Waiting for Omar Gatlato is conceived as a broad survey both of established Algerian artists and of those from the generation now coming of age in a post-civil war Algeria and in its diaspora. Waiting for Omar Gatlato is--first--the title of a book published in 1979 by the Algerian lawyer, feminist, and film critic Wassila Tamzali. Tamzali is in turn waiting for the central character of Merzak Allouache's extraordinary cinematic portrait of post-war Algerian youth released in 1976. This exhibition sketches anew the figure of Omar Gatlato, an Algerian Godot. 

The events of what is called the “Arab Spring” and its aftermath have renewed interest in the work of artists identified with the Arab world. Yet, the Algerian context is hard to integrate into a broad regional history because it is exceptional, even when viewed together with its North African neighbors, Tunisia and Morocco. The specificity of its long, intimate colonial relationship to France, the fact that it experienced a violent Islamic coalition movement in the 1990s, decades before the rise of ISIS, and the significance of its non-Arab, Muslim Berber minority in political discourse and cultural life are just a few factors contributing to this exceptionalism.
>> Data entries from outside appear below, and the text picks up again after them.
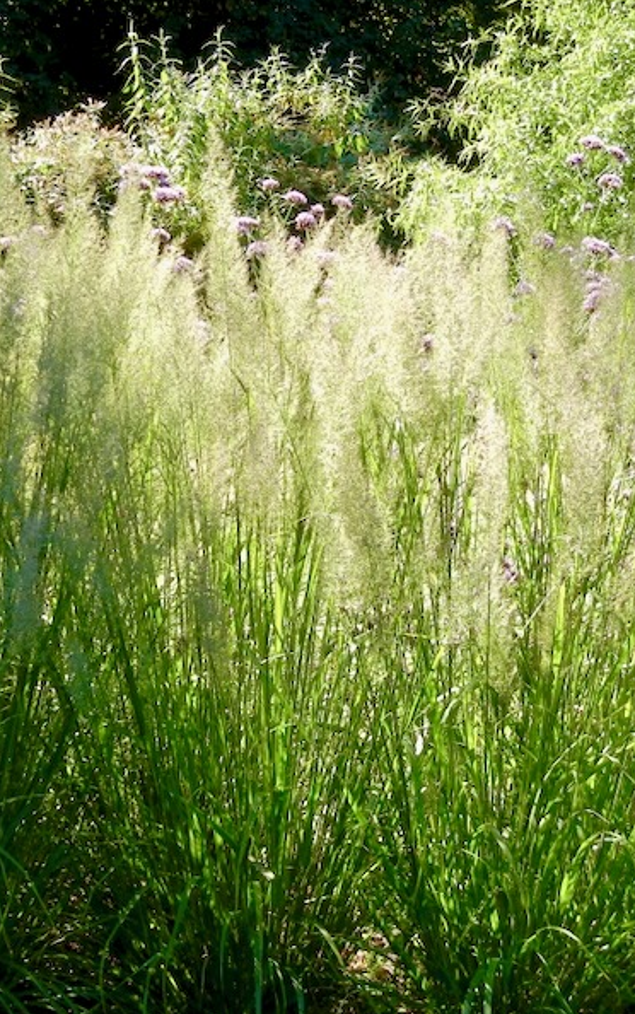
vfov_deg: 21.4
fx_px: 2682
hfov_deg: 13.5
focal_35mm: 97
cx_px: 201
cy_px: 510
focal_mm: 12.2
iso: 160
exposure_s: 1/197
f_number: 4.1
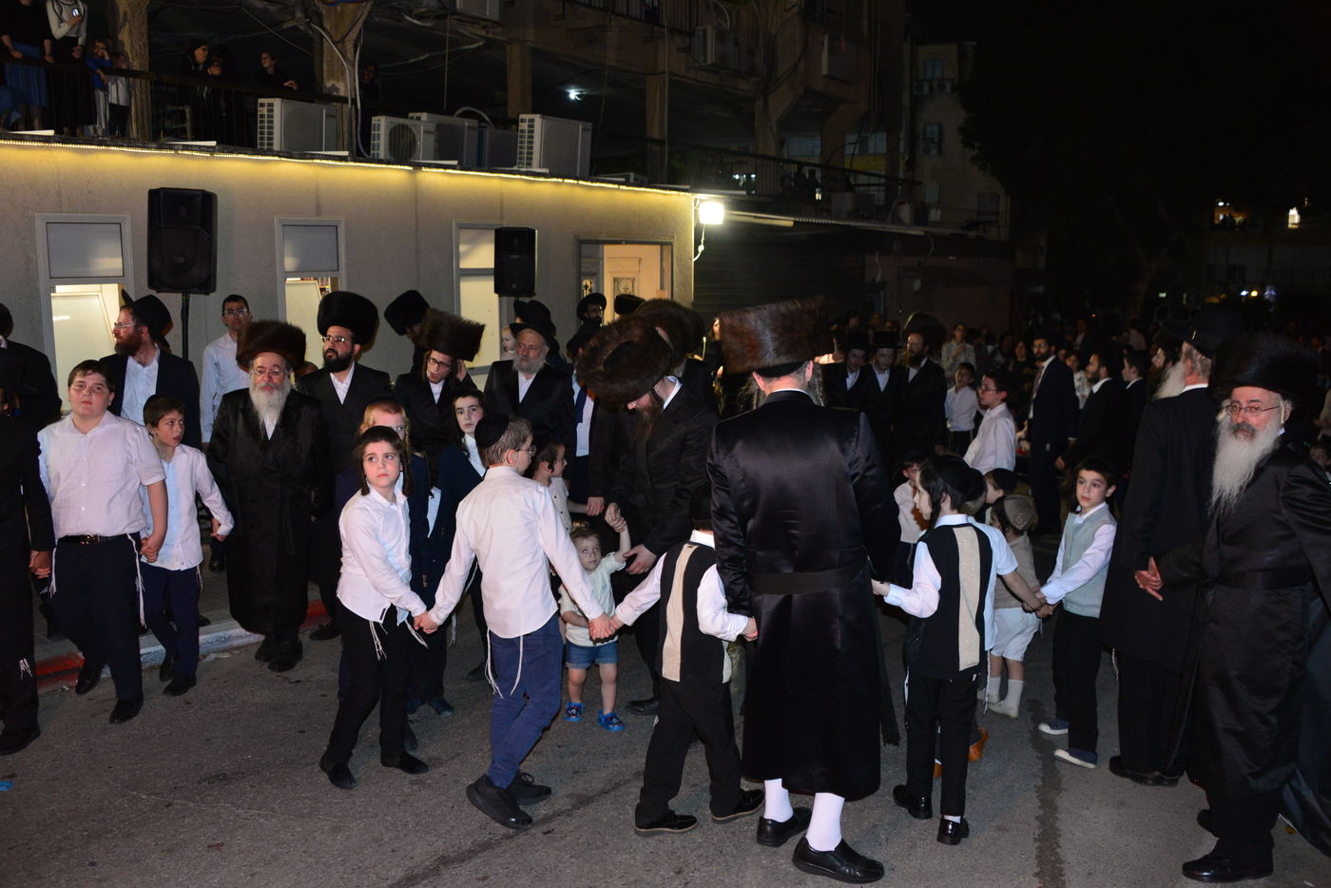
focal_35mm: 28
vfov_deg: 46.4
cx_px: 666
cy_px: 444
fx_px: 1035
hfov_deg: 65.5
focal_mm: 28
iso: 2500
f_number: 5.6
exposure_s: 1/100
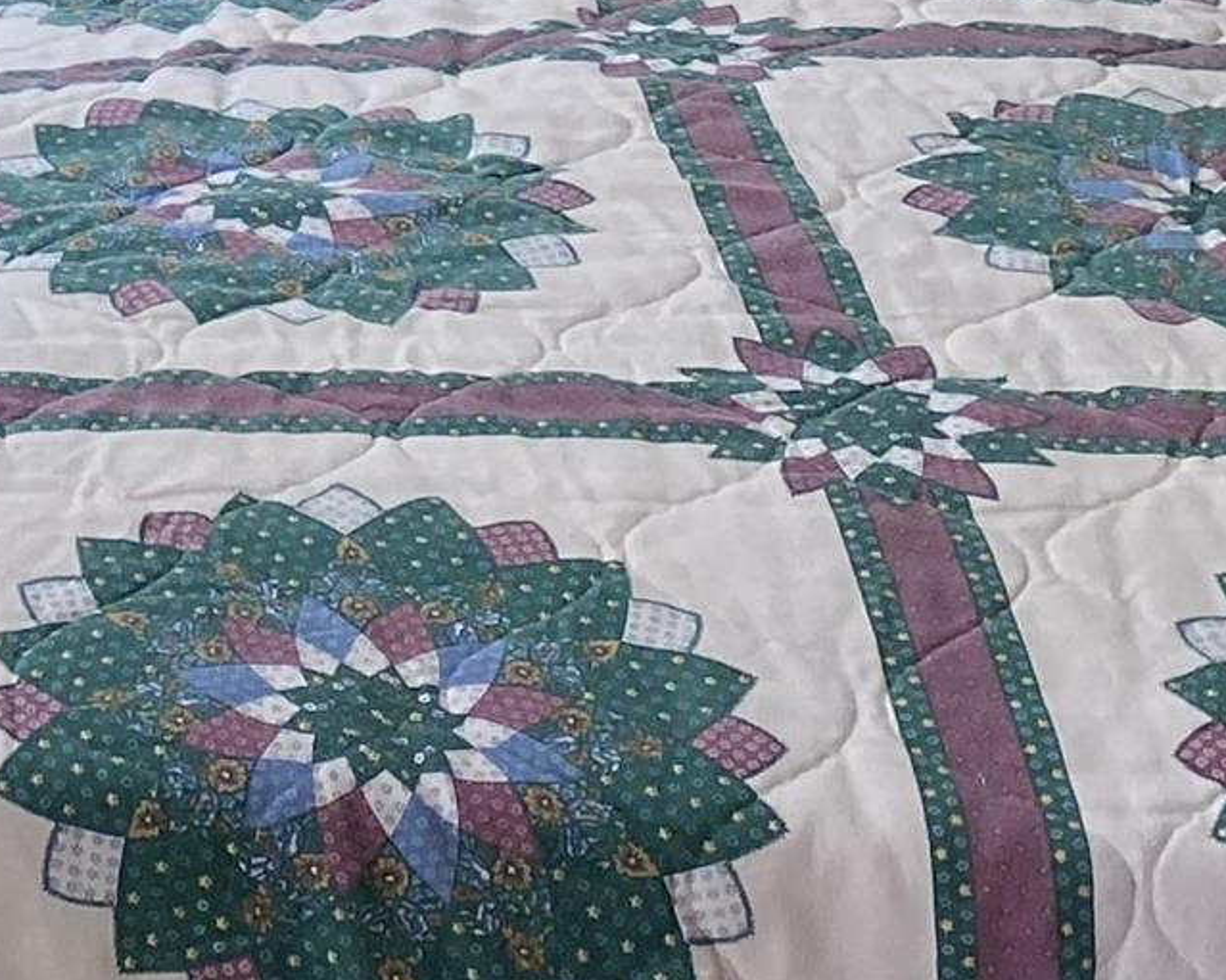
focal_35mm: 122
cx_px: -426
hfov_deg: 15.0
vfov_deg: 11.2
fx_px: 4426
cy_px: -1116
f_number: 1.8
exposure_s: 1/105
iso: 125
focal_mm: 4.25
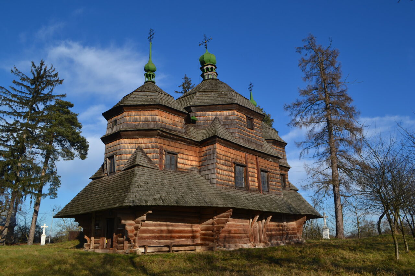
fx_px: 311
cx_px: 208
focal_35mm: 27
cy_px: 138
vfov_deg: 47.9
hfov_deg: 67.4
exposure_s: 1/250
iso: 100
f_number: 8
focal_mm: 18
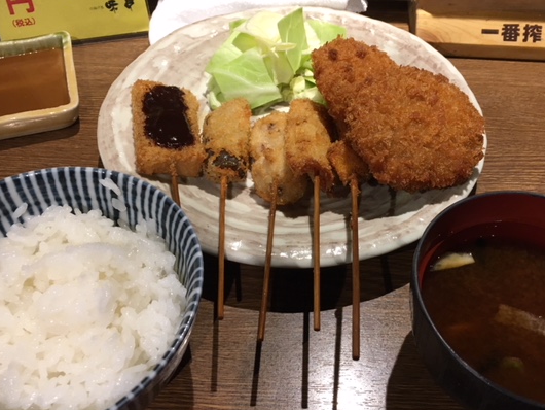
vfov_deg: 40.7
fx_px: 551
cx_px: 304
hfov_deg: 52.5
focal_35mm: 35
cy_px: 206
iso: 80
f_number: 2.2
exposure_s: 1/30
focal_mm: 4.15
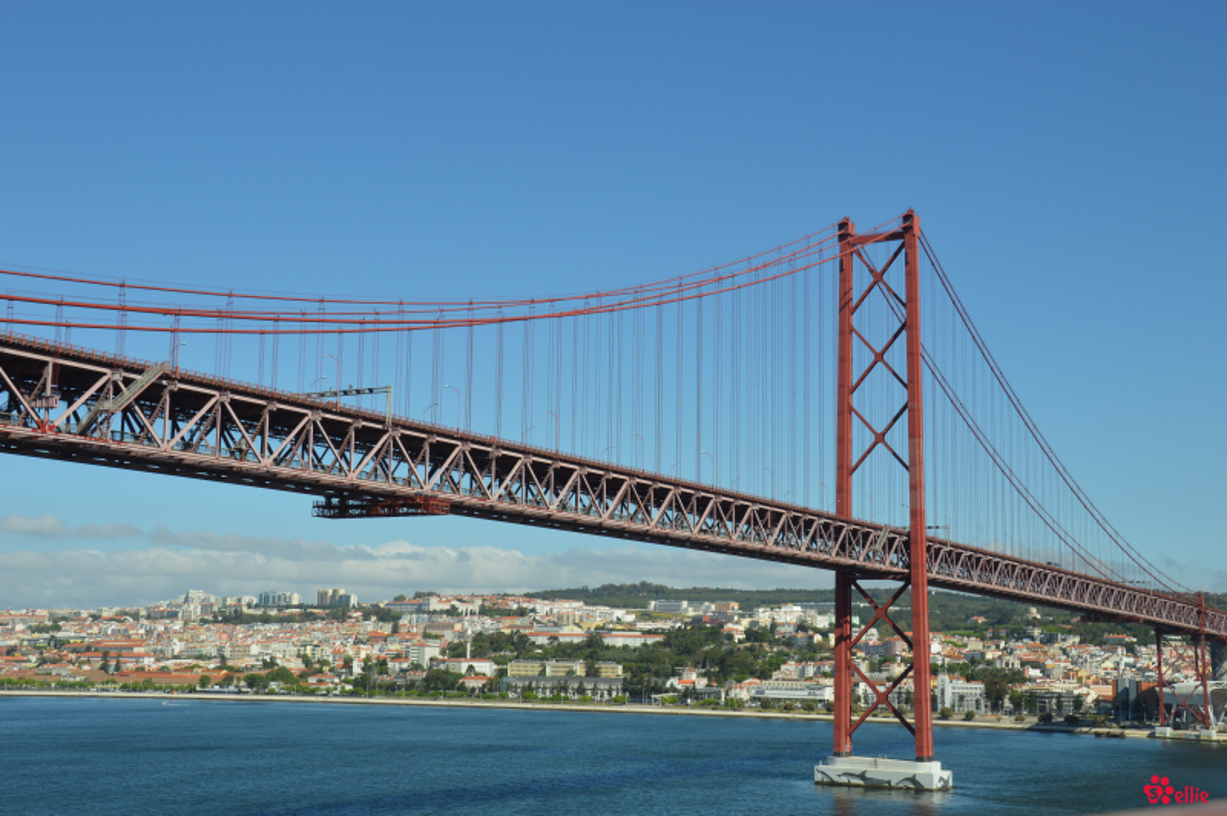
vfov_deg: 28.0
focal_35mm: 48
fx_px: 1635
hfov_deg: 41.1
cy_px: 408
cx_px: 614
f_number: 9
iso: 100
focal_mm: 32
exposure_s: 1/320
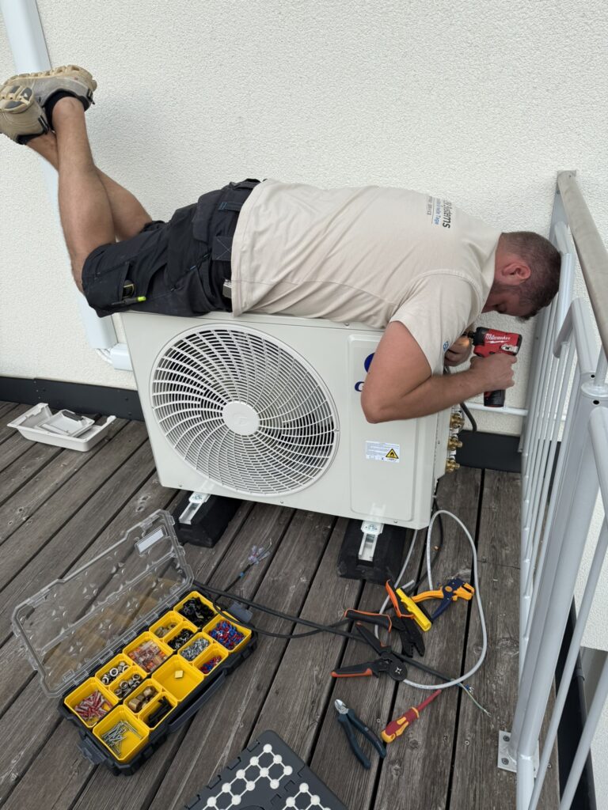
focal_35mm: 24
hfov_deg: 56.8
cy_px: 405
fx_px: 562
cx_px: 304
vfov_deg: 71.6
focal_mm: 6.76
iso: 80
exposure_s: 1/813
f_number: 1.78
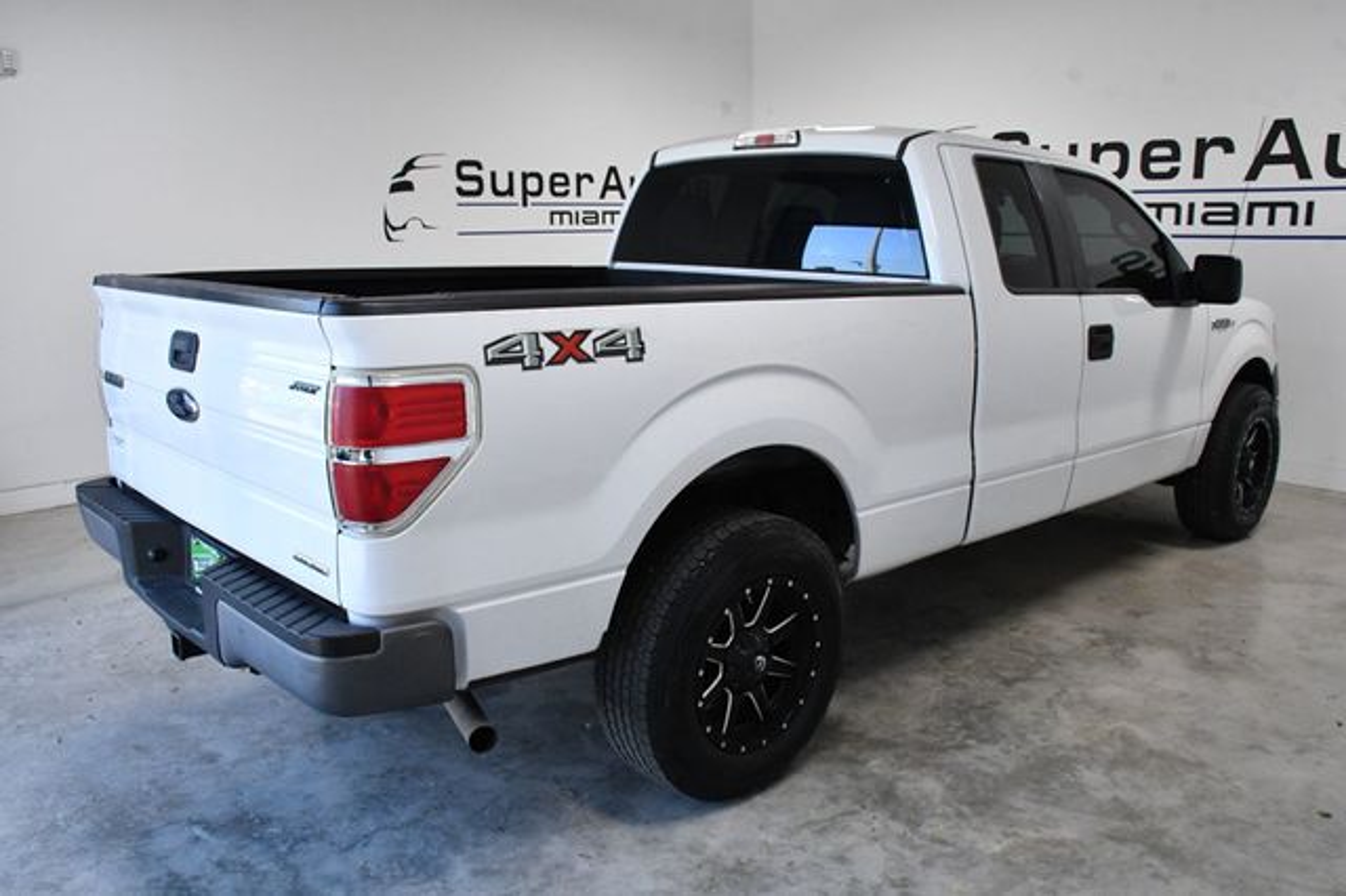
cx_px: 673
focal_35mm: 27
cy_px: 448
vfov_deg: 47.9
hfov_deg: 67.4
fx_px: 1009
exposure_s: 1/400
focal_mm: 18
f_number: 10
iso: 2500
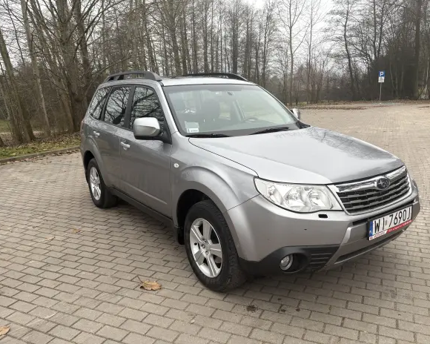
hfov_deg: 62.2
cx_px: 229
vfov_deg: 51.5
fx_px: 356
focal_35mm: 28
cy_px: 168
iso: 50
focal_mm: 5.96
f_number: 1.6
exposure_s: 1/407
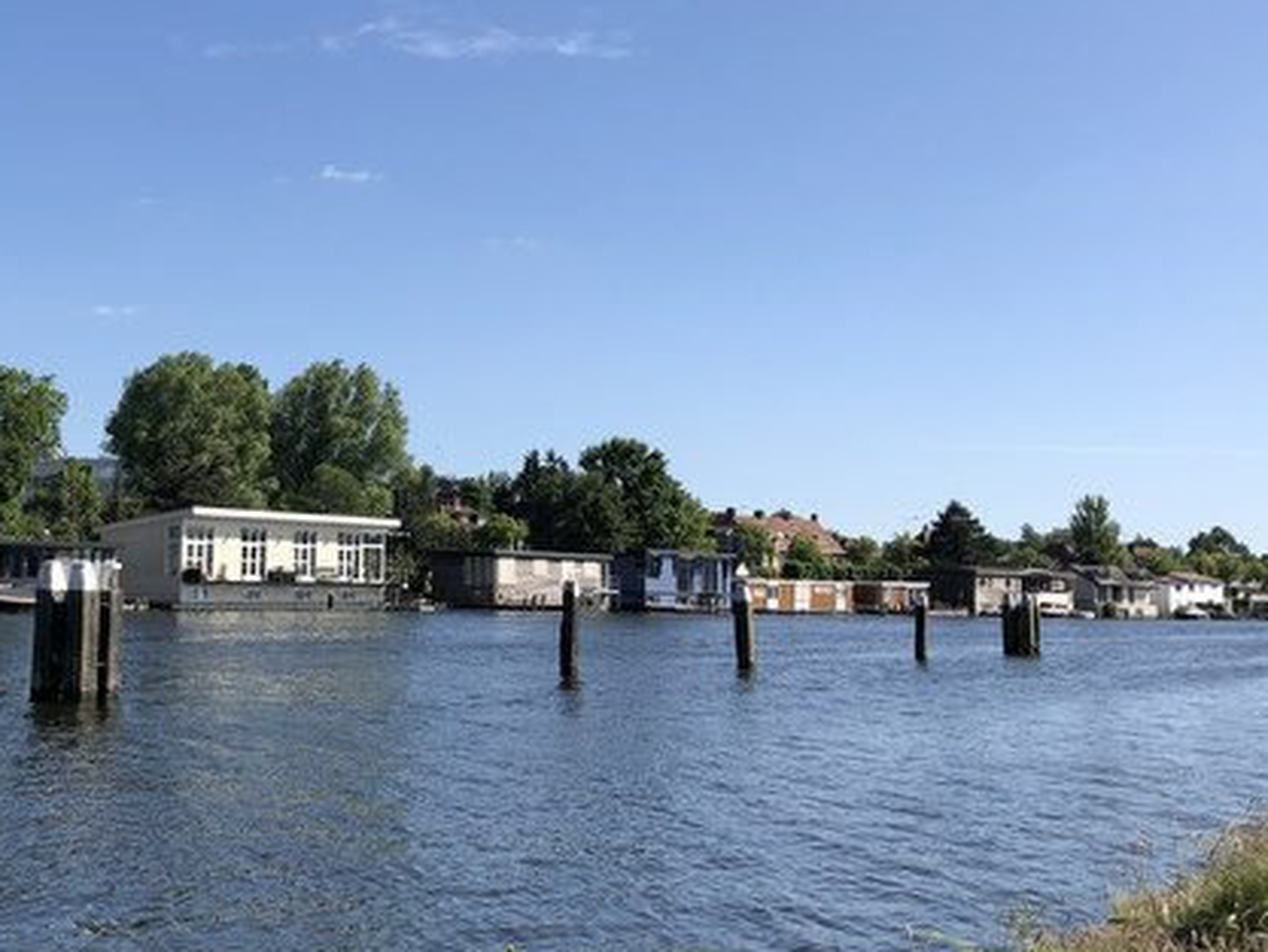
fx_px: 1722
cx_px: 353
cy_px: 371
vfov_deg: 30.8
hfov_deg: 39.6
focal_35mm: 47
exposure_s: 1/2183
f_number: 1.8
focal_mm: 3.99
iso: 20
Waiting for Omar Gatlato will trace two main axis in the recent history of Algerian contemporary art: the representation of migration and of the conditions of Algerian immigrants abroad, especially such as conditions reproduce the colonial situation in a new form, and artwork attempting the difficult task of historical anamnesis, or of coming to terms with the violent legacy of Algeria’s Black Decade.